The six principles laid out by the Collaborative include:
- Support funding for research and evaluation;
- Support funding for problem gambling treatment;
- Help patrons make informed choices about their gambling;
- Ensure every company has a responsible gambling plan and industry employees understand their role and responsibility in fostering responsible gambling and preventing problem gambling behavior;
- Confirm that gambling-related business practices encourage responsible gambling; and,
- Equip consumers with the tools they need to gamble responsibly and prevent problem gambling behavior.
The Collaborative conducted a study in order to better understand whether the funds allocated for responsible gambling and problem gambling, in the 16 states that received gaming tax proceeds for those efforts, were spent appropriately in the most recently fiscal year. The analysis showed that states’ handling of the tax dollars fell into three categories:
- Six states (Indiana, Maryland, New Jersey, Nevada, New York and Pennsylvania) likely spent the allocated tax money on responsible gambling and problem gambling issues.
- Four states (Kansas, Louisiana, Missouri and Oklahoma) likely did not spend the allocated tax money on responsible gambling and problem gambling issues.
- Four states (California, Iowa, Mississippi and Ohio) are unclear. In these cases, funds may be partially diverted to other issues, or the state has recently rolled back the dedicated funding streams for responsible gambling and problem gambling altogether or never had a dedicated funding stream.
Whelan said research into problem gambling and responsible gambling is new.
“We haven’t been at it very long,” he said. “There are more publications on alcohol abuse than there has ever been on gambling. We’re just beginning to scratch away on gambling.”
Russell Sanna, chairman of the National Center for Responsible Gaming, said it was “appropriate” to announce the initiative’s creation at NCLGS, adding “being here is a big step.”
Feldman echoed the remarks, telling lawmakers in attendance that states need to be held responsible for helping fund responsible gaming initiatives.
Doura-Schawohl said federal dollars for problem gambling research are nonexistent. “All those who profit (from gambling) bear responsibility to fund” studies and treatment alternatives, she said. The growth of sports betting, she added, offers an opportunity to “incorporate responsible gambling funds in legislation or policy.”

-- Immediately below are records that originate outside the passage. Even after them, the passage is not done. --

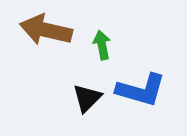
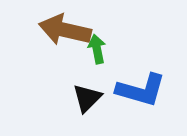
brown arrow: moved 19 px right
green arrow: moved 5 px left, 4 px down
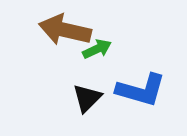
green arrow: rotated 76 degrees clockwise
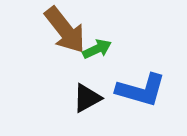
brown arrow: rotated 141 degrees counterclockwise
black triangle: rotated 16 degrees clockwise
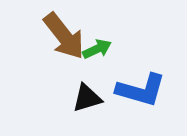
brown arrow: moved 1 px left, 6 px down
black triangle: rotated 12 degrees clockwise
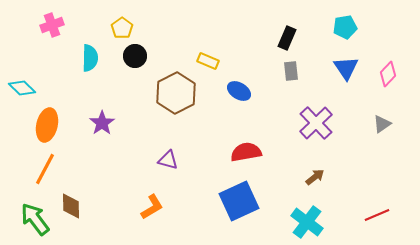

Collaborative participants include the American Gaming Association, Association of Gaming Equipment Manufacturers (AGEM), Association of Problem Gambling Service Administrators, Harvard School of Public Health, National Center for Responsible Gaming, National Council on Problem Gambling, National Indian Gaming Association, National Thoroughbred Racing Association, the Nevada Council on Problem Gambling, North American Association of State and Provincial Lotteries, Responsible Gambling Council, University of Nevada, Las Vegas – International Gaming Institute, University of Memphis, Washington State University, and Yale School of Medicine.
#exclusive – Responsible Gambling Collaborative says ‘those who profit’ from gaming need to fund research, treatment. –@howardstutz, CDC Gaming. https://t.co/6uOMSDOIDt @NCLGS #CDCgaming
— CDC Gaming (@CDCNewswire) January 13, 2020
“I can think of no better way to lead our industry into a new decade than by renewing our commitment to effectively promote responsible gaming and tackle problem gambling head on,” AAG CEO Bill Miller said in a statement.
“The Responsible Gambling Collaborative has an important role to play as we chart a new course for responsible gaming, and the AGA is proud to be a part of it,” Miller said. “The research released today provides important insight into the allocation of funding for essential programs. As the top benefactor of gaming taxes, it’s troubling to see that state responsible gaming funds are not always used for their intended purpose.”